Profiling multiple jobs in a single process

In cases where a single Python process can start multiple jobs you wish to profile separately, you need to make some changes to how you use Sciagraph.

In particular:

  1. You need to run Sciagraph in a way that tells it you will be profiling multiple jobs.
  2. You will need to modify your code to tell Sciagraph when jobs start and finish.

The Sciagraph jobs APIs will quietly do nothing when you are not running under Sciagraph. This allows your code to continue to run in environments where Sciagraph is not configured, for example in unit tests.
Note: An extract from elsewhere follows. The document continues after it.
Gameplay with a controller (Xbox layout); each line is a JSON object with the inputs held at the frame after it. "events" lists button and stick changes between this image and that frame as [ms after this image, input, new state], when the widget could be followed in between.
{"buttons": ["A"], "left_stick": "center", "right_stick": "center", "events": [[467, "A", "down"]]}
Tell Sciagraph you are running multiple jobs by using API mode

If you’re configuring Sciagraph via environment variables, run it with the SCIAGRAPH_MODE environment variable set to api, for example:

$ export SCIAGRAPH_MODE=api
$ python

If you are using the command-line, use the --mode=api flag:

$ python -m sciagraph --mode=api run

Note that:

  1. When you’re using the API mode, you cannot set the output directory or job IDs via environment variables or the command-line option; you will need to use the Python APIs below.
  2. Profiling will not start when the program is started. You will need to explicitly tell Sciagraph to do so, using the APIs we will cover next.

Tell Sciagraph when jobs start and finish

Once you’re running Sciagraph in API mode, you can use the sciagraph.api.profile_job(job_id, output_path) API to wrap your code with a context manager. You should specify a descriptive job ID, and a filesystem path where the report will be stored locally; it will also be uploaded.

from sciagraph.api import profile_job

def run_my_job():
    with profile_job("my-job", output_path="profiling-reports/my-job"):
        # ... your code here ...

When you’re specifying an output path, you should give each job a unique path, and make sure the parent directory (in the example above, "./profiling-reports") is writable.

Note: You can’t nest multiple calls to profile_job(). Doing so will result in an error.